Joining as the 2013 term was coming to an end, he still contributed to the club winning the Supporters’ Shield, awarded to the team with the best regular season record, but it was the following season that really marked out the Lewisham-born forward as a force in the game. Wearing a shirt bearing 99, he began a goal quest that would surpass the number on his back in less than five full seasons and would go on to create a legend for himself with the club’s fans.
Scoring 31 goals in just 37 appearances, he starred in a Red Bulls team that went all the way to the Eastern Conference Final before losing out to New England Revolution. On the way, a hat-trick in April made him the first English-born player to achieve the feat in the MLS, and in August a brace against Montreal Impact saw him past the club’s record goals scored for a season. Into the play-offs, more goals drove Red Bulls on, but in the first leg of the Final, a seemingly petulant moment saw him receive a second yellow during the play-offs condemning him to suspension in the second leg.
Despite the Red Bulls losing out, it was a still a season of personal triumph for Wright-Phillips, as individual awards flooded in. The MLS Golden Boot was secured for his remarkably prolific goals record. He was included in the MLS Best XI selection and the MLS All-Star team. His club made him their MVP and he won Castrol Index Top MLS Player award. For a player who, a few seasons earlier, had been toiling in the third tier of English football, seemingly on the road to nowhere fast, it was a remarkable turnaround.
Unlike the early debut goals he had enjoyed with a couple of clubs in England, before his star dimmed into invisibility, however, in New York, the start heralded a time of prolonged success. Another Supporters’ Shield followed in 2015, and the following term another Golden Bot was won, along with selection to that year’s MLS Best XI. In 2017 and 2018, the club recognised the value of his goals by making him their MVP in successive seasons, and in the latter of those two they again won the Supporters’ Shield and Wright-Phillips was selected for both the MLS All-Star and CONCACAF Best XI.
To the end of the 2018 season, across all games for the Red Bulls, he had scored 124 goals in just 210 games.

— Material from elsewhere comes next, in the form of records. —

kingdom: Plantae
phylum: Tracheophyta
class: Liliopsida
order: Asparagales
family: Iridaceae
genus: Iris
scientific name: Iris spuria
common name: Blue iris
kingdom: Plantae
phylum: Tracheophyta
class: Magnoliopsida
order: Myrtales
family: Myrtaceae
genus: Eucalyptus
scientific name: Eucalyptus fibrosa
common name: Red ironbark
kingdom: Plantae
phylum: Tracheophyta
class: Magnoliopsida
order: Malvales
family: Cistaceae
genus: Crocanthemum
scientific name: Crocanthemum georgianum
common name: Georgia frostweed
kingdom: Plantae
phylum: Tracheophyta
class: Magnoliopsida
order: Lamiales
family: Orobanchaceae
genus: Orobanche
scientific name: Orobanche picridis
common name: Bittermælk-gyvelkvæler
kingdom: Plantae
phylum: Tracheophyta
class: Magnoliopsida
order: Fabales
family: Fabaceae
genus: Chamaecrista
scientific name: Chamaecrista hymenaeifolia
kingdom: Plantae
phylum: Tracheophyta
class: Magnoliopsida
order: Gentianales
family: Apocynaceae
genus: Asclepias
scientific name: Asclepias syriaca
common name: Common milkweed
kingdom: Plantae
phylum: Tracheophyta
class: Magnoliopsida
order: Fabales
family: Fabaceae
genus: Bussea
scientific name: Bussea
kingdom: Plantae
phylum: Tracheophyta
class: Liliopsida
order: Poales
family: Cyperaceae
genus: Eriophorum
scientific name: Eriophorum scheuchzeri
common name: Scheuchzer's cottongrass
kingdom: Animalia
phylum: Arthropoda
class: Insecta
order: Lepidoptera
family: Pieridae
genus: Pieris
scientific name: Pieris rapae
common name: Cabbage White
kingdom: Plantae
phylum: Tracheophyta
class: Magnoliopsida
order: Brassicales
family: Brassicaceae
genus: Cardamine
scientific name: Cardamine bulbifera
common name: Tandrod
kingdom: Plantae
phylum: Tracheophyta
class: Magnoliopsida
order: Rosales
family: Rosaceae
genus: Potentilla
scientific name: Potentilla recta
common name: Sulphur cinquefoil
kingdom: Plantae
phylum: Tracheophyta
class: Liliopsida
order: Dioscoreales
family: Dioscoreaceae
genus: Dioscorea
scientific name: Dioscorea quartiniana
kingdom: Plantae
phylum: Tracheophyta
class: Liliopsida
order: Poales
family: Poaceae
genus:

Perhaps his most famous landmark came in July 2018, when his winning goal in the 1-0 victory over DC United took him to the century of strikes. He had achieved the landmark in record time, breaking the previous best by some sixteen games. Although there would surely have been a temptation for the shirt number to be upped by one, it was resisted and Wright-Phillips still carries 99 on his back. The occasion was marked however by a club decision to ‘retire’ the shirt after his time with the club was completed, so that no-one else would ever carry it again.
For a club that has seen a number of celebrity players don their jersey over the years, it’s significant that Bradley Wright-Phillips is seen as the outstanding star of the club. Lothar Matthäus, Thierry Henry, Youri Djorkaeff and Colombian striker Juan Pablo Ángel are just a few of the luminaries that he appears to have surpassed, the latter of which was also the player whose season’s goalscoring record Wright-Phillips had eclipsed.
What may mark a more personal achievement, however was, when in 2015, his brother, Shaun, also joined the club. Reversing the trend that had been very much the case in the early part of Bradley’s career, however, now it was the younger of the siblings who was the star, and Shaun’s single goal in more than two dozen games seemed to brook no argument to the newly found status of Bradley. The little brother had stepped up into the big time.